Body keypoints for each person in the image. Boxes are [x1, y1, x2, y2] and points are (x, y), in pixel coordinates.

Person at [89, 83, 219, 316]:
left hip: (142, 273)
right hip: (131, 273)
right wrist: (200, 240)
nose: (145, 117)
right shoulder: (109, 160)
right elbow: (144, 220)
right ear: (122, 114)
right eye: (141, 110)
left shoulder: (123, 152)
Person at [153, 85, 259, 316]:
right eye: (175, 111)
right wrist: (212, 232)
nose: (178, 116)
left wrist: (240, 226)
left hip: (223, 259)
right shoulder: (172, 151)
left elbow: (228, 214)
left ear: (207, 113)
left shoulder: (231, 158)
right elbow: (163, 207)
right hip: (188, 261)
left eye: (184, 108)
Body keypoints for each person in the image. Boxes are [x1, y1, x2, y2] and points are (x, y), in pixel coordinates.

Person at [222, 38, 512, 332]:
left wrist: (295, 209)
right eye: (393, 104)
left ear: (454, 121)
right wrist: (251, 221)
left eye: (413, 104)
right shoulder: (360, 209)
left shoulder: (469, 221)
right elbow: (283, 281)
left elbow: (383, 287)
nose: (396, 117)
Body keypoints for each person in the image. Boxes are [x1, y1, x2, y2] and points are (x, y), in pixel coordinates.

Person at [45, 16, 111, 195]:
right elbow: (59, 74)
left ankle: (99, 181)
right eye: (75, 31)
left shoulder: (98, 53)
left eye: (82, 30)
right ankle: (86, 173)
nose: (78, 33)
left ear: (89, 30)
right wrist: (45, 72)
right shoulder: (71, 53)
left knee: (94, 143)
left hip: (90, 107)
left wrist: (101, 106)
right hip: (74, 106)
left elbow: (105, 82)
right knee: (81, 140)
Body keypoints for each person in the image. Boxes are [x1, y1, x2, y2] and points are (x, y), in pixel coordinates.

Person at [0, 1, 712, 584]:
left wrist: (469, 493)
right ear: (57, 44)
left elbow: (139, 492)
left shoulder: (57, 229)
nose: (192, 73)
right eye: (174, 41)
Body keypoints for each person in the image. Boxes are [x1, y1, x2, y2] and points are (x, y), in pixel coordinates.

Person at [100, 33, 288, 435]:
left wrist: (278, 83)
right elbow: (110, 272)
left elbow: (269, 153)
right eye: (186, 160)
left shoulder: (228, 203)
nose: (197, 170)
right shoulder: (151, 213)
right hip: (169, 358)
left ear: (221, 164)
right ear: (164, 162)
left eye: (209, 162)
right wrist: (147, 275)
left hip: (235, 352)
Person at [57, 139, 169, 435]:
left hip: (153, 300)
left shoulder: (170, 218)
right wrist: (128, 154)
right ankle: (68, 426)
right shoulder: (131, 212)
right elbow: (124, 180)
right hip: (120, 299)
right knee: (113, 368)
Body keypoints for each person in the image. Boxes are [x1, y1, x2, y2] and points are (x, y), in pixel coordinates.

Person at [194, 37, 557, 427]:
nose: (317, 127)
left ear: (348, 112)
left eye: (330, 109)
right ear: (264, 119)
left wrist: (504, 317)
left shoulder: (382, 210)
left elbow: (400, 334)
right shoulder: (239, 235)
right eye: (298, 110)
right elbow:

§ **Work item**
Copy word for word the stretch of entries above from the line that has "left shoulder: (231, 158)" through the line that has "left elbow: (105, 82)", both ends included, and nothing outside it.

§ **Output of the task**
left shoulder: (231, 158)
right elbow: (163, 207)
right hip: (188, 261)
left eye: (184, 108)
Body keypoints for each person in the image. Boxes are [x1, y1, x2, y2] and points are (x, y), in pixel coordinates.

Person at [222, 38, 512, 332]:
left wrist: (295, 209)
right eye: (393, 104)
left ear: (454, 121)
right wrist: (251, 221)
left eye: (413, 104)
right shoulder: (360, 209)
left shoulder: (469, 221)
right elbow: (283, 281)
left elbow: (383, 287)
nose: (396, 117)
Body keypoints for each person in the image. Boxes are [x1, y1, x2, y2] and points are (x, y), in pixel coordinates.

Person at [45, 16, 111, 195]:
right elbow: (59, 74)
left ankle: (99, 181)
right eye: (75, 31)
left shoulder: (98, 53)
left eye: (82, 30)
right ankle: (86, 173)
nose: (78, 33)
left ear: (89, 30)
right wrist: (45, 72)
right shoulder: (71, 53)
left knee: (94, 143)
left hip: (90, 107)
left wrist: (101, 106)
right hip: (74, 106)
left elbow: (105, 82)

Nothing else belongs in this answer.